**Source records:**
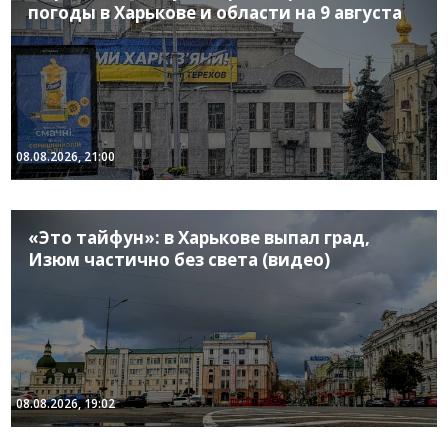
погоды в Харькове и области на 9 августа
08.08.2026, 21:00
«Это тайфун»: в Харькове выпал град,
Изюм частично без света (видео)
08.08.2026, 19:02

**What to do:**
Pictures are not part of the copy; retype all the other material exactly.

**Solution to this problem:**
погоды в Харькове и области на 9 августа
08.08.2026, 21:00
«Это тайфун»: в Харькове выпал град,
Изюм частично без света (видео)
08.08.2026, 19:02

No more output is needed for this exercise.